(Vatican 2015-05-02) After an appeal launched by the Apostolic Vicar of Nepal, Bishop Paul Simick, the charitable ‎organizations of various faiths and Christian Churches have decide to unite under the ‎leadership of Caritas of the Catholic Church to launch a joint operation to help quake survivors. ‎Officials of the local Caritas will lead the operation, supported by Caritas India and Australia. At the ‎moment, dozens of religious NGOs have
responded positively to the appeal. According to Bishop ‎Narayan Sharma of “Believers Church, and Evangelical community, "prayers are not enough to heal an ‎open wound and don’t feed those who live outdoors. Prayer is fundamental, but it is important also to ‎serve those in need. We still need international support, " he said. ‎

Mohammad Sannaulha, imam of Jame mosque in Kathmandu, told AsiaNews: "Those who are ‎suffering today are our brothers and sisters in Nepal, their religion does not matter. It should not divide ‎us, we must indeed be united as much as possible to make our aid more effective. We are happy that ‎the Catholics lead this, because they were the first to respond after the disaster."‎ The Venerable Renchen, representative of the Buddhist community, and Manohar Prasad Sah of the ‎Hindu community said:"We are doing our best, and when religions come together they can meet ‎the basic needs of the people. Solidarity, peace and charity are concepts shared by all".‎

Meanwhile, Nepal's government renewed its appeal to international donors to send tents, tarpaulins and basic food supplies in the wake of last weekend's devastating earthquake. The government also asked donors to send money to help with relief efforts if they cannot send things that are immediately necessary. Information Minister Minendra Rijal said Nepal would immediately need 400,000 tents and so far has been able to provide only 29,000 to the people who need them.
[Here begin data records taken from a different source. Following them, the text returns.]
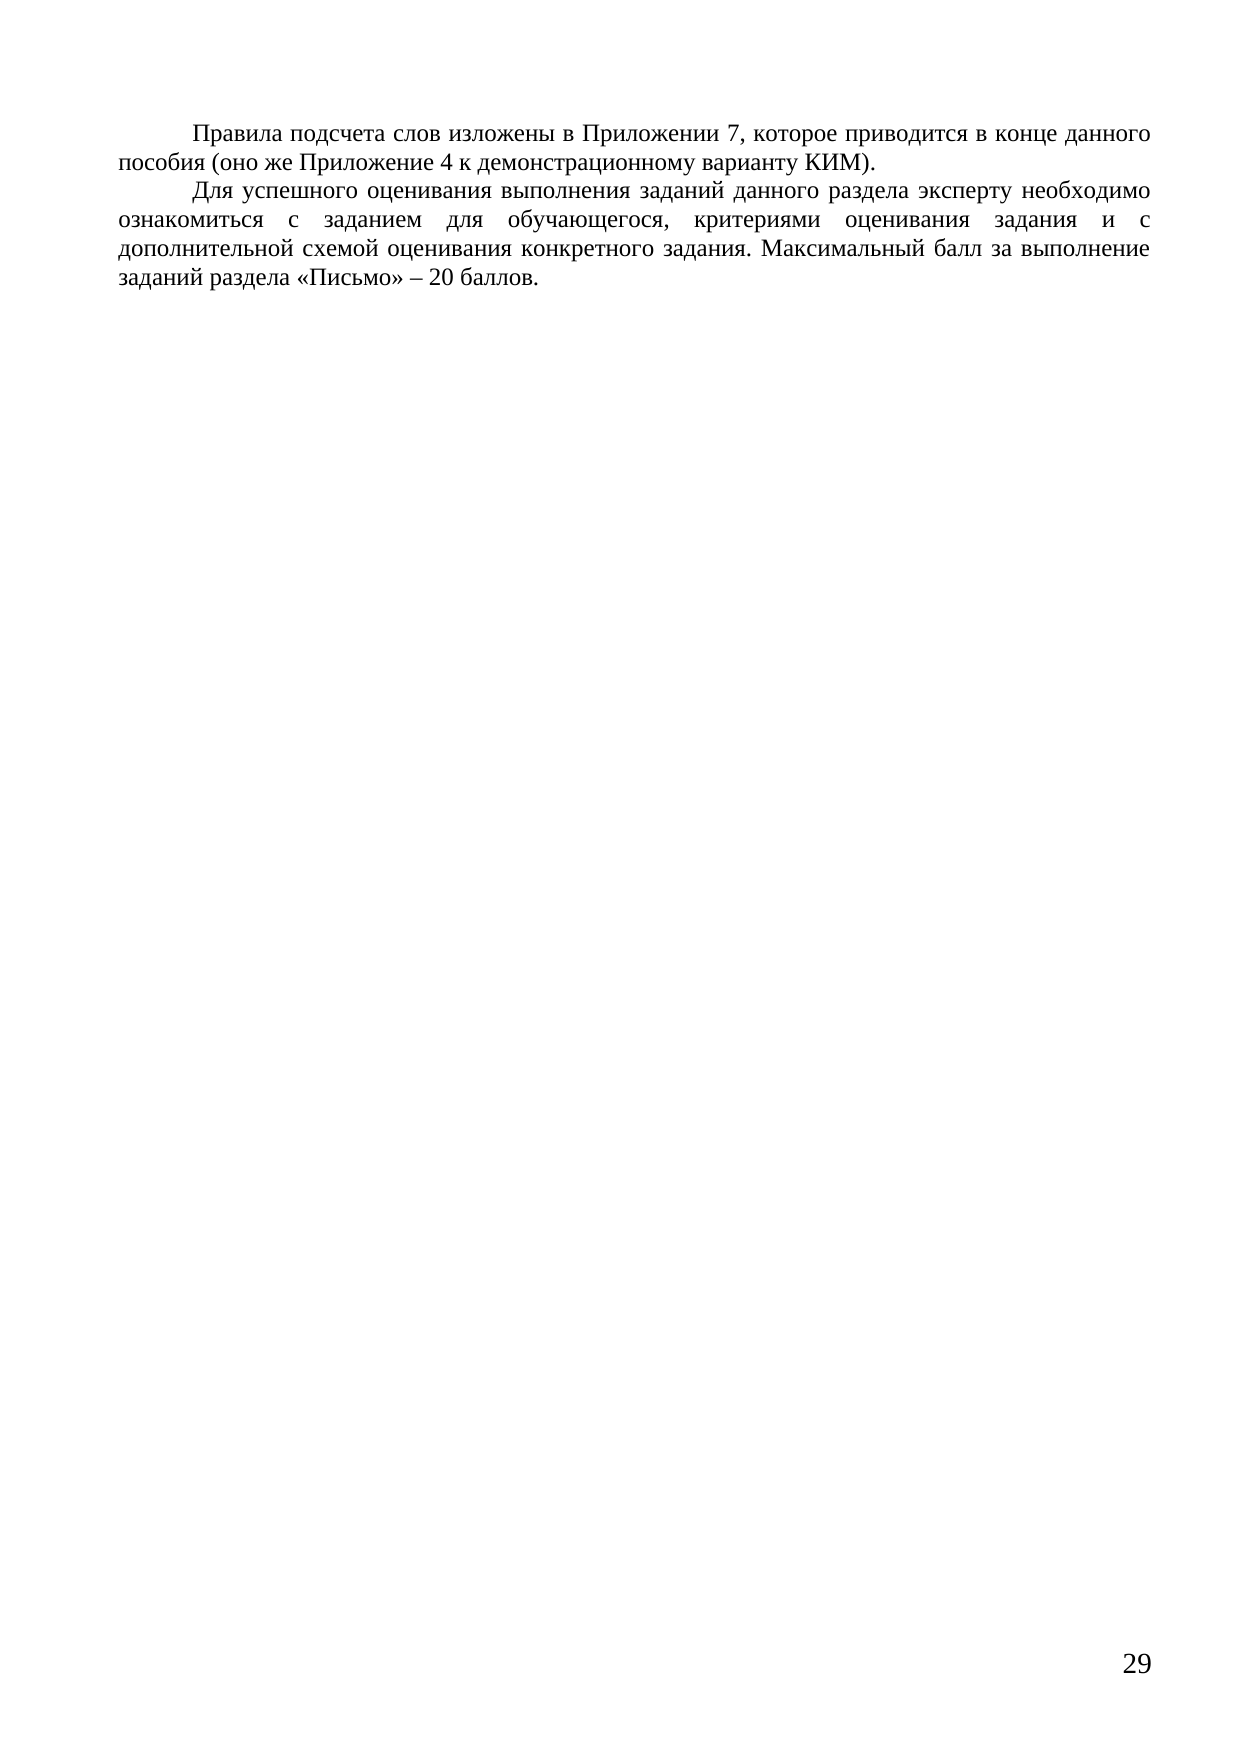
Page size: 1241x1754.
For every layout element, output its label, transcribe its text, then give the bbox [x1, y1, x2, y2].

text Правила подсчета слов изложены в Приложении 7, которое приводится в конце данного пособия (оно же Приложение 4 к демонстрационному варианту КИМ). [118, 118, 1152, 176]
text Для успешного оценивания выполнения заданий данного раздела эксперту необходимо ознакомиться с заданием для обучающегося, критериями оценивания задания и с дополнительной схемой оценивания конкретного задания. Максимальный балл за выполнение заданий раздела «Письмо» – 20 баллов. [118, 176, 1152, 291]
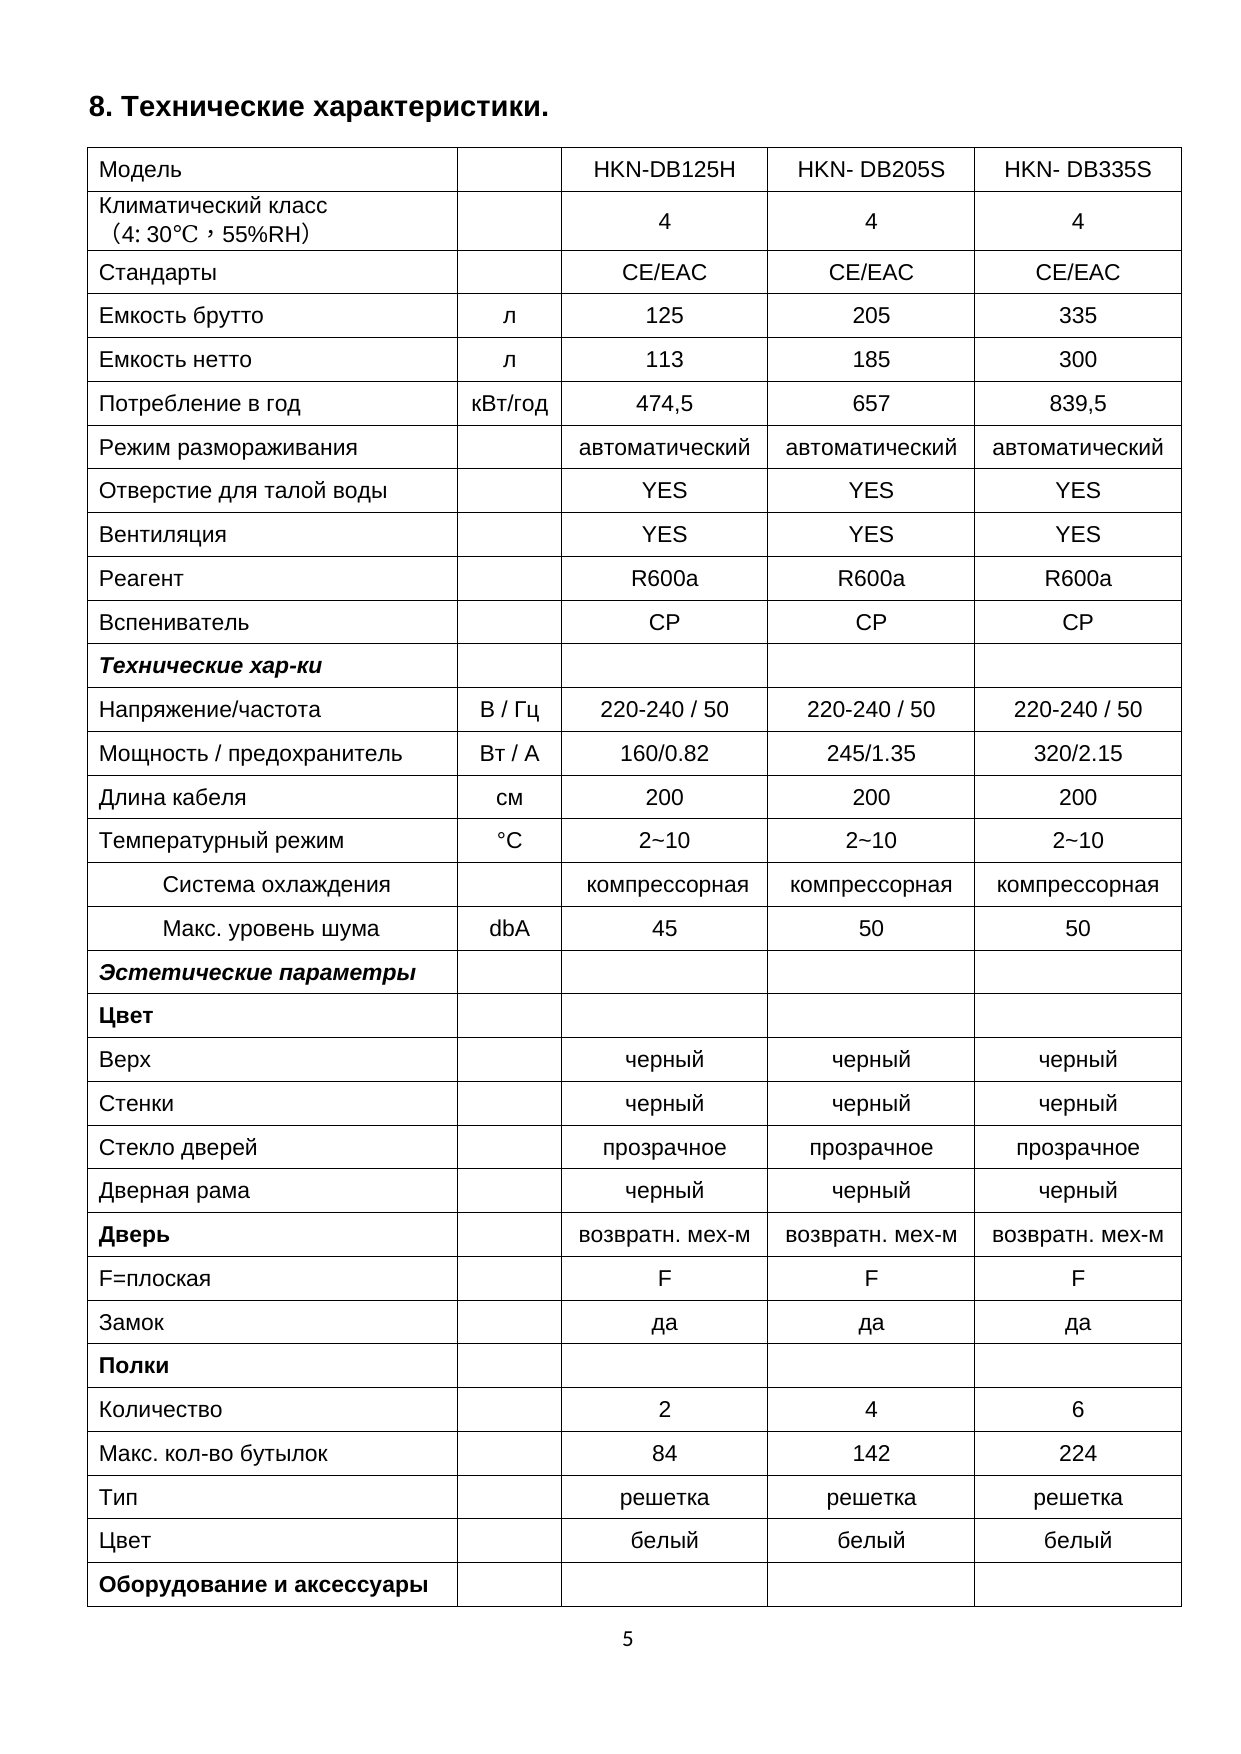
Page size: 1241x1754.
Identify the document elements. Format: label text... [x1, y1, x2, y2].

Nepal government exempted tarpaulins and tents from import taxes on Friday, but United Nations Resident Representative Jamie McGoldrick told Reuters the government had to loosen customs restrictions further to deal with the increasing flow of relief material. "They should not be using peacetime customs methodology," he said. Material was piling up at the Kathmandu airport instead of being ferried out to victims, McGoldrick said.

A week after the massive earthquake on April 25 killed more than 6,600 people and collapsed buildings, temples and homes, remote villages remain cut off from help, aid workers still face ``immense logistical challenges,'' U.N. humanitarian chief Valerie Amos said Friday, noting that the scale of the devastation in Nepal would be an obstacle for any government. The U.N. has estimated the magnitude-7.8 affected 8.1 million people _ more than a fourth of Nepal's population of 27.8 million. The government announced it was giving the equivalent of $1,000 to families of each person killed and another $400 for funeral costs, state-run Nepal Radio said Friday.

More than 130,000 houses were destroyed in the quake, according to the U.N. humanitarian office. Near the epicenter, north of Kathmandu, whole villages were in ruins, and residents were in desperate need of temporary shelters against the rain and cold. Isolated hamlets are still cut off because scarce helicopters can't land in some mountainous areas, and roads have often been destroyed, said Amos, who flew over some of those places during a three-day visit. Tents and tarpaulins are the most urgent need, but there's also a demand for water, food, health care and better sanitation. Debris must be removed, bodies recovered, and officials need to determine which buildings are too dangerous to enter, Amos said. The U.N. Children's Fund, or UNICEF, said Friday that in the past 48 hours, it had delivered nearly 30 metric tons of supplies, including tents, water purification tablets and first aid and hygiene kits.